09/04/2011 17:13 BST | Updated 22/05/2015 10:12 BST

Breast Is Best - Or Is It?

Medical studies about breast-feeding point to moderate health benefits, but also advise mothers who struggle to use a bottle and formula if it becomes too physically -- or psychologically -- taxing. Do breast-feeding supporters put too much pressure on mums?

Hanna Rosin takes on one of modern parenting's most sacred cows in this month's issue of The Atlantic, in an ambivalent piece about breastfeeding. She writes that medical experts cannot demonstrate definitive benefits, and also points the finger at upper-middle class women who pass judgment on those who cannot -- or choose not to -- breast-feed.

The article is prefaced with this provocative statement: "In certain overachieving circles, breast-feeding is no longer a choice -- it is a no-exceptions requirement, the ultimate badge of responsible parenting."Rosin sketches her own encounter with a group of sanctimummies, who immediately cool toward the author after she remarks that she may or may not continue to breast-feed her newborn:

"This time around, I said, I was considering cutting it off after a month or so. At this remark, the air of riendship we had established cooled into an icy politeness, and the mothers shortly wandered away to chase little Emma or Liam onto the slide."

She goes on to ask if breast-feeding is nothing more than today's version of the hoover, an anti-feminist tool to "keep women down." Rosin also debunks several popular rationales for breast-feeding, including that your baby will have a higher IQ or be generally more healthy than a bottle-fed baby.

"So how is it that every mother I know has become a breast-feeding fascist?" she asks.

How, indeed?

Issa is a 28-year-old mother of three; none of her children were breast-fed.
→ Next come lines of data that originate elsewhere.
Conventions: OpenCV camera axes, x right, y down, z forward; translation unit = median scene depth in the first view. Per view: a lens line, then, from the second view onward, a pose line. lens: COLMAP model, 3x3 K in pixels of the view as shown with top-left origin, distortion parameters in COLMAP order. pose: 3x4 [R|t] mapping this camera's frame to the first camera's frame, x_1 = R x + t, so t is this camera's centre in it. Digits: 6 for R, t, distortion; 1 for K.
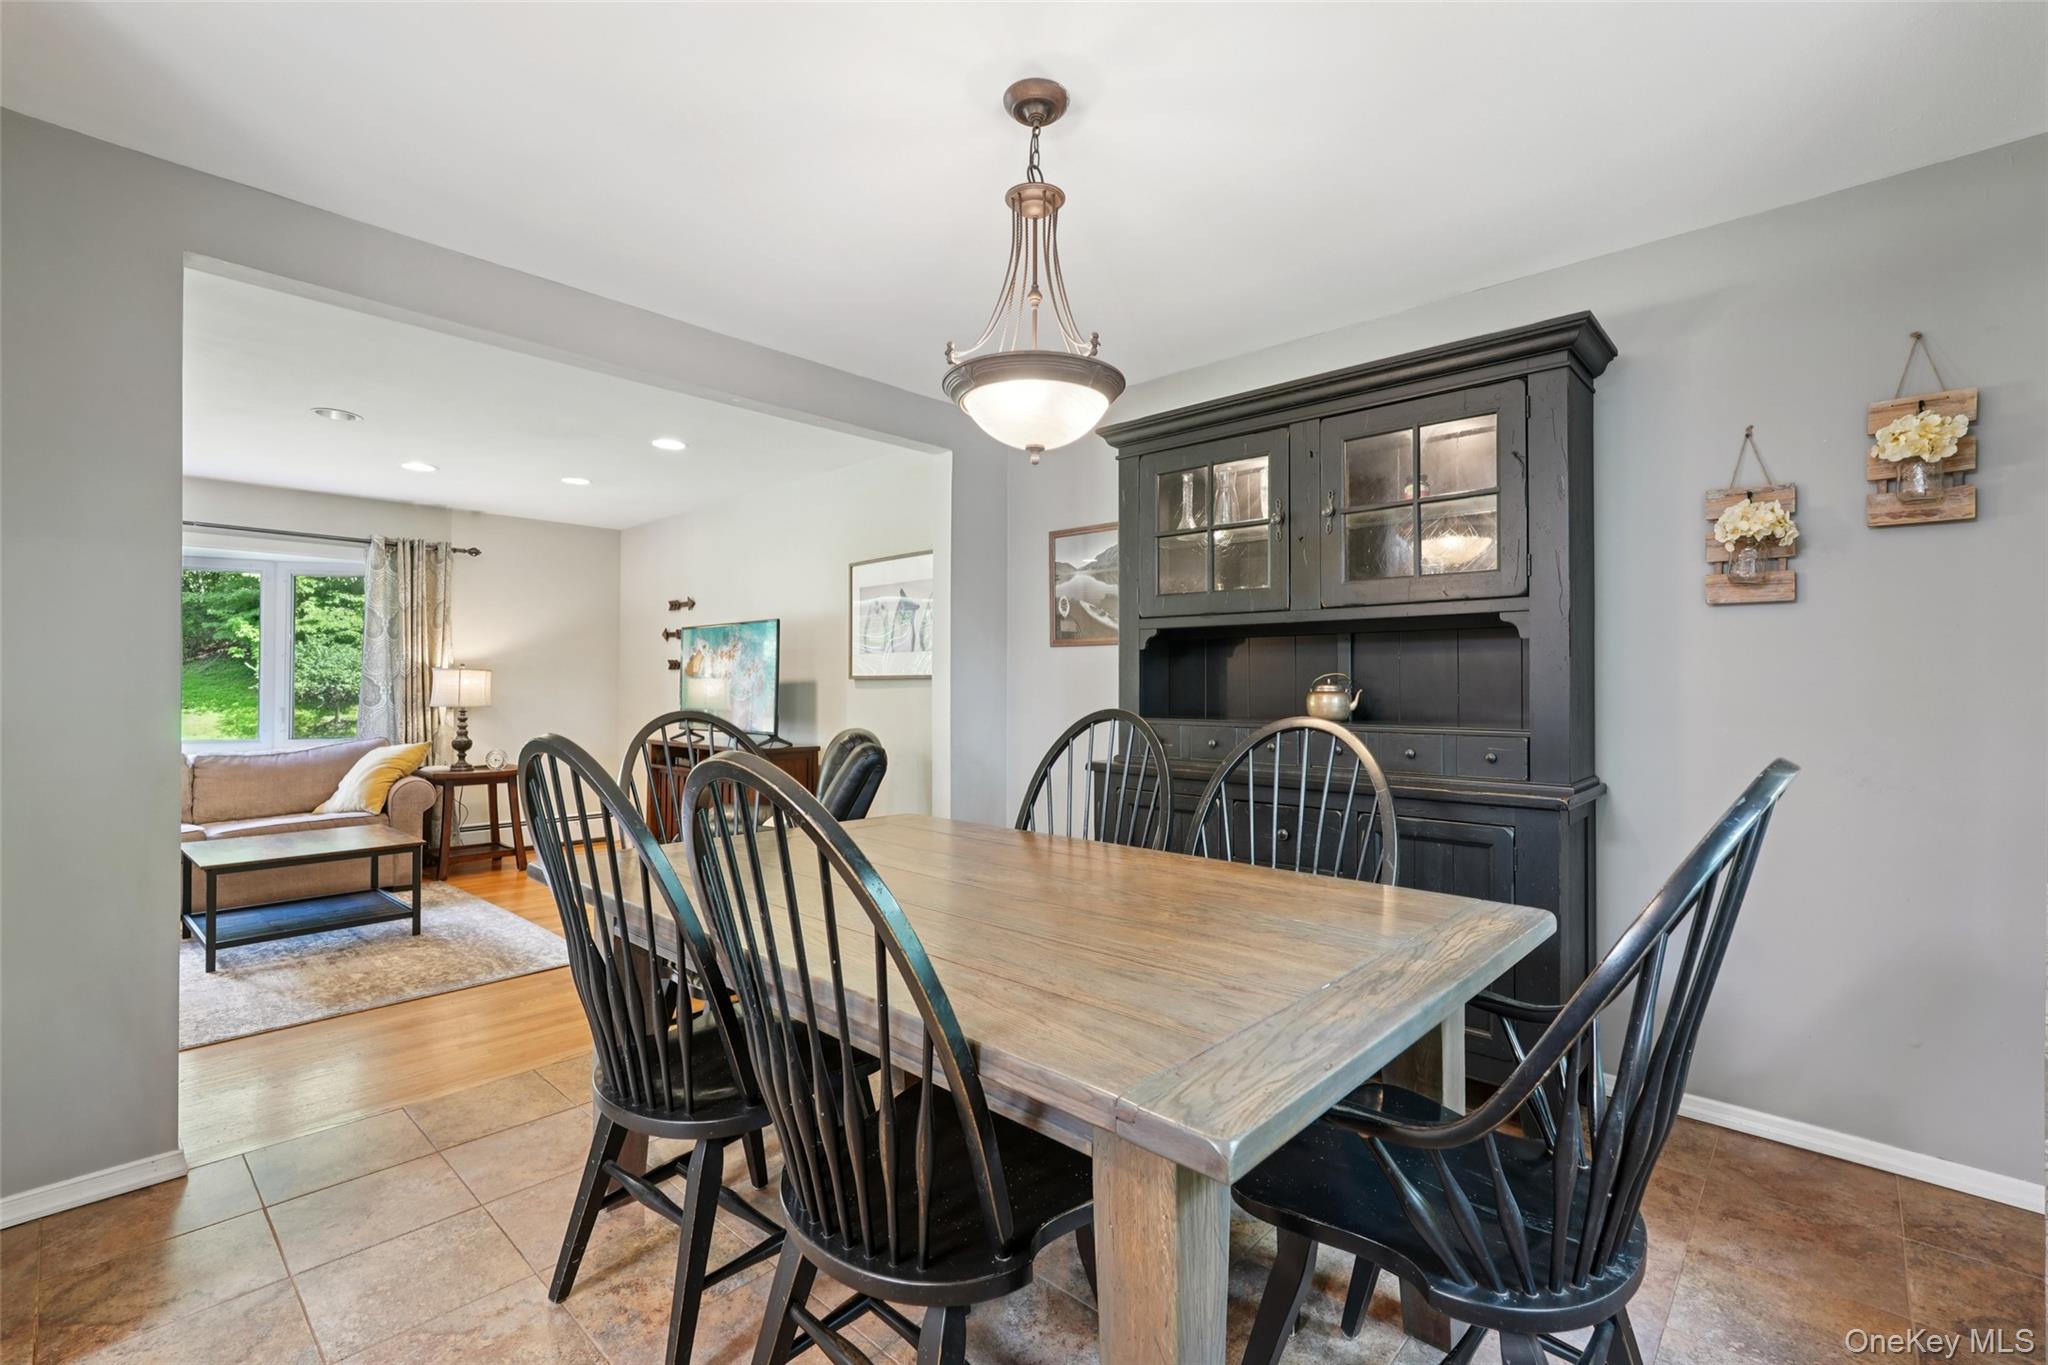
lens RADIAL K [[905.9, 0, 1017.2], [0, 905.9, 691.1], [0, 0, 1]] dist [0.000756, 0.000979]
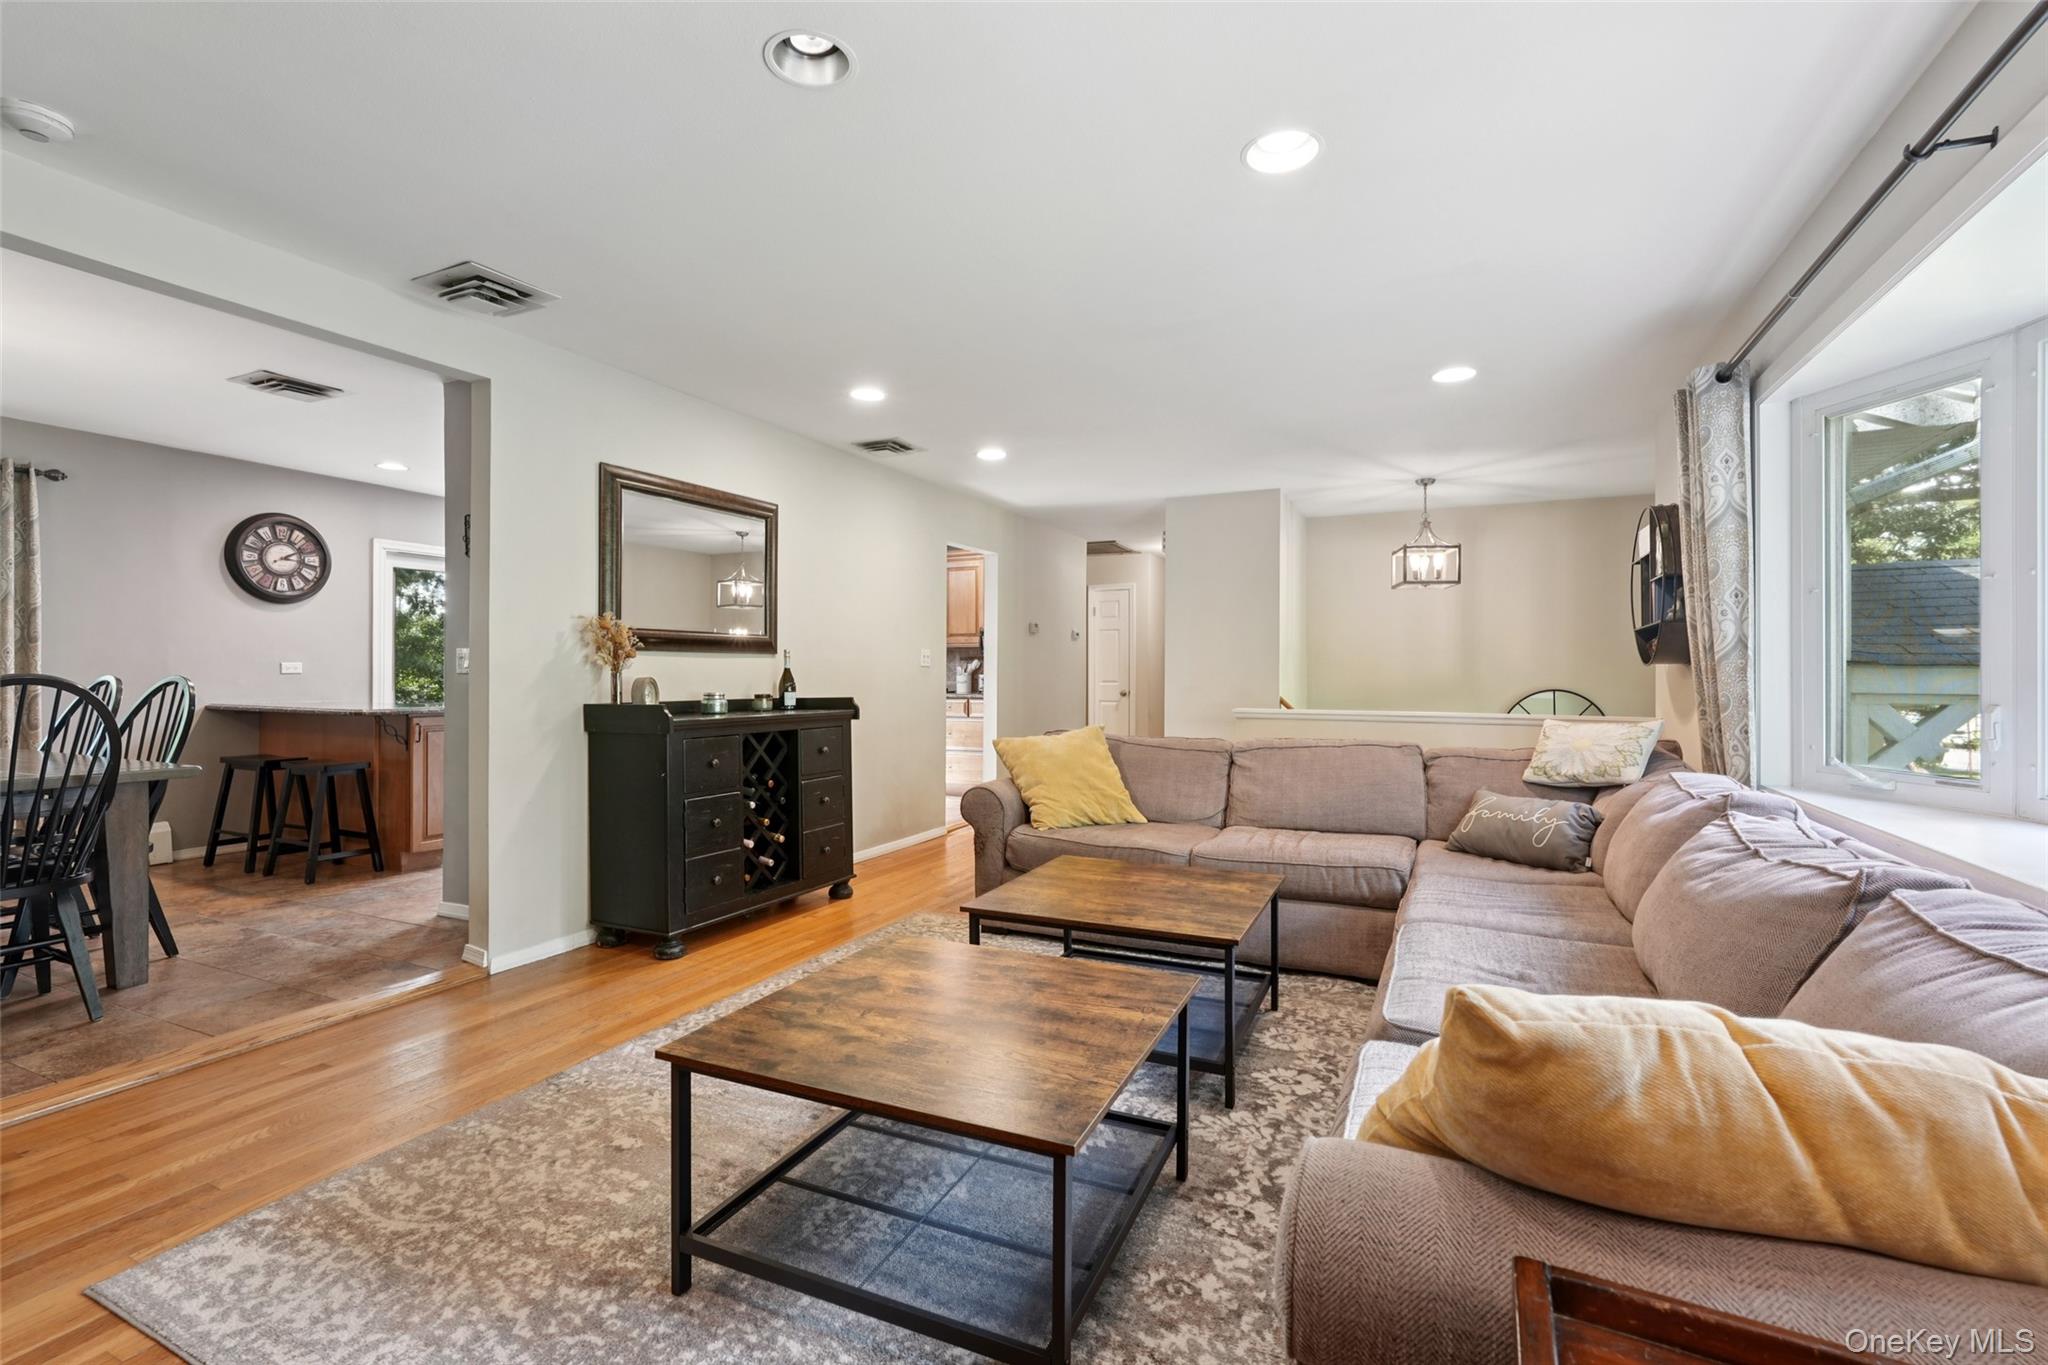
lens RADIAL K [[890.5, 0, 1030.9], [0, 890.5, 669.5], [0, 0, 1]] dist [-0.005008, 0.000355]
pose [[-0.946523, -0.006459, -0.322573, -0.531958], [-0.006838, 0.999977, 0.000042, 0.005258], [0.322565, 0.002245, -0.946545, 1.097741]]
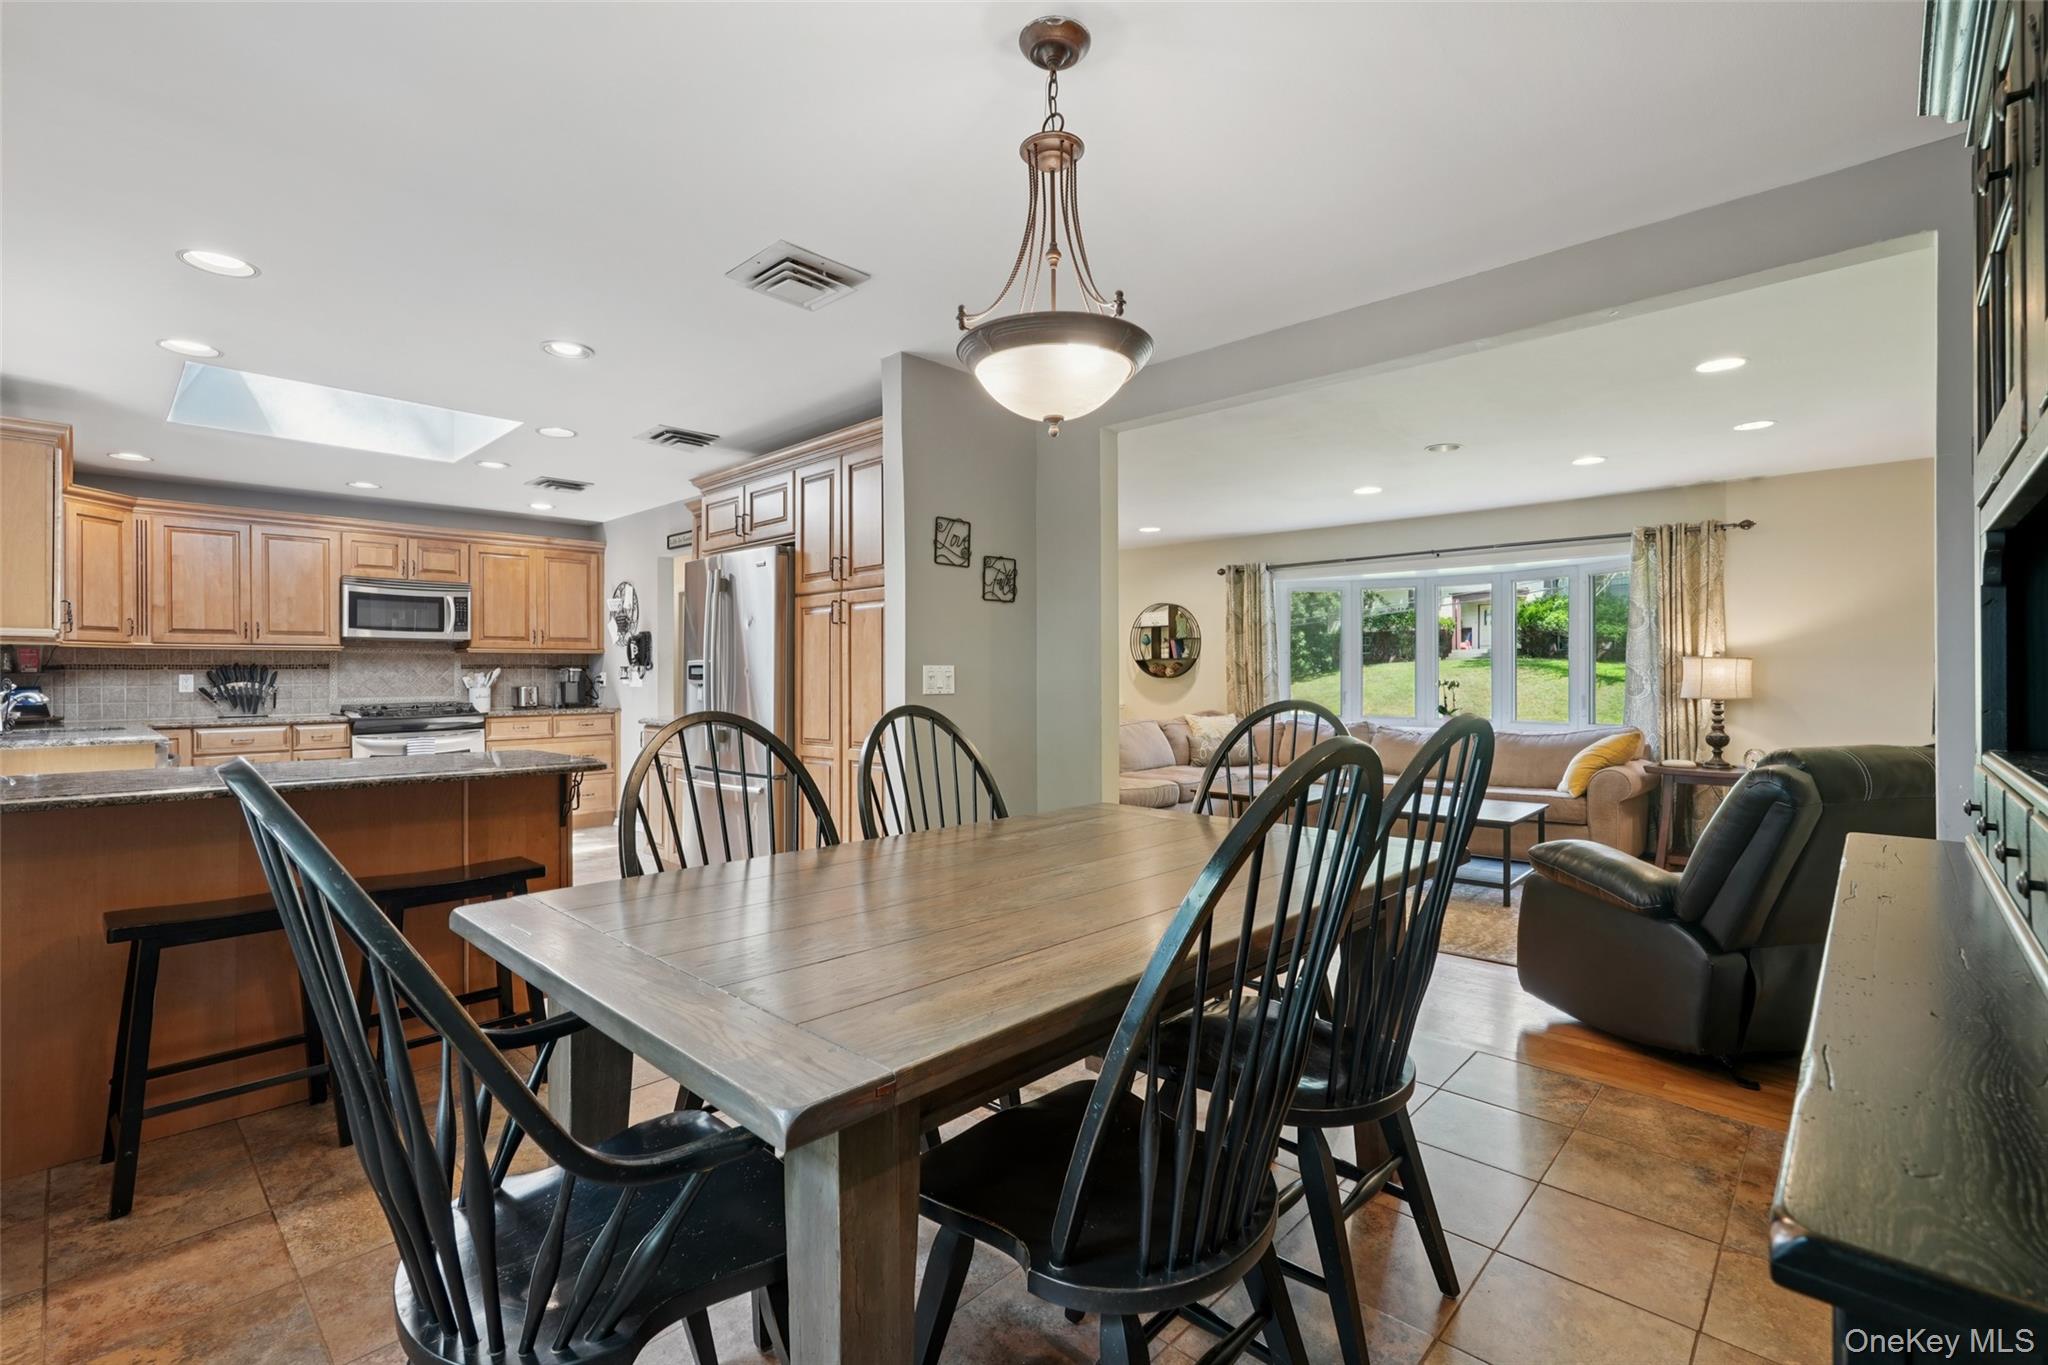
lens RADIAL K [[904.5, 0, 1024.0], [0, 904.5, 682.5], [0, 0, 1]] dist [-0.001952, -0.000154]
pose [[0.025662, 0.006466, -0.999650, 0.306905], [-0.002329, 0.999977, 0.006409, -0.003350], [0.999668, 0.002164, 0.025677, 0.308711]]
Her first baby, a daughter, was premature, and doctors suggested that breast-feeding was particularly important for the baby's health. However, Issa's milk failed to come in, and she was unable to nurse.

Her experience was so upsetting, Issa says, that she decided not to even attempt breast-feeding when her second daughter was born. That decision was met with open disapproval from the nursing staff on the maternity ward.

"One nurse actually pulled my shirt down and shoved her at me. When I said, 'I'm not breast-feeding,' she actually said to me, 'Oh yes you are. There is nothing wrong with you,'" Issa recalls. "It made me feel like I was a child. Like my opinion didn't matter. It's the only time that people would dare to tell you that you are harming your child. But they will tell you that, I've had it happen."

It is difficult to imagine a trained professional, someone whose job description is to care for women recovering from the trauma of childbirth, literally shoving a child at a new mother who was equally traumatised by the experience of failed breast-feeding. But Issa's experience is not uncommon. So why is this acceptable?

Right after our first-born was delivered via C-section, the nurses peeled back my hospital gown and attached my baby girl to my breast. I watched as she sucked away, waiting for the Legendary Breast-feeding Nirvana to kick in. Fast forward three days to a frantic new mother, a hysterical, starving newborn with a sideways suck, and a cadre of tongue-clucking nurses dismissing my demands for a bottle. Keep trying, they said. Don't give up, they said.

Finally, a lactation consultant came and determined that the baby couldn't latch. Only then did the disapproving nurse reluctantly bring me a bottle of formula. Once we were through with breast-feeding, they were through with us, demonstrating that their main purpose was make sure I complied with the "breast is best" mandate.

From that moment on, every woman I met felt comfortable questioning me about why I was not breast-feeding. I will never forget standing in my mother's kitchen, being interrogated by her real estate agent, about why I made that "choice."

My peers are adamant about their right to breast-feed, even militant in their stance that breast is best -- and more power to them. Should anyone question their right to do what is best for them and their children? Absolutely not. Should they be prevented from breast-feeding their babies any place or any time? No way.

So why do so many of these women feel entitled to question someone else's personal judgment when it comes to feeding their babies formula? Women whose mantra is "How dare you question my choice?" feel totally justified doing the same thing to other mums who take a different path.

Breast-feeding is the cornerstone of the new Cult of Parenthood. Mothers (and fathers) micro-manage every aspect of their child's life -- and feel perfectly justified casting aspirations on those who don't agree with their standards: formula is the devil's invention, vaccinations cause autism, juice will give you diabetes, TV rots your brain, refined sugar causes ADD, and other ridiculous rules and axioms.

When our second baby was born in August, breast-feeding was out of the question for me. It would have tethered me to my son in a way that would have been detrimental to everyone in our household, including me. And I challenge anyone to question our bond -- if my kids were any more bonded to me, I would have to take out a restraining order.

While Hanna Rosin's story ends with her continuing to breast-feed, she expresses a deep ambivalence about it in the Atlantic article. While she may have mixed feelings, she's doing the best she can, and isn't that all any of us can do?

Where do you stand in the breast-feeding debate? Are you a card-carrying member of the Le Leche League, or are you a formula-feeder? And how do you feel about your choice?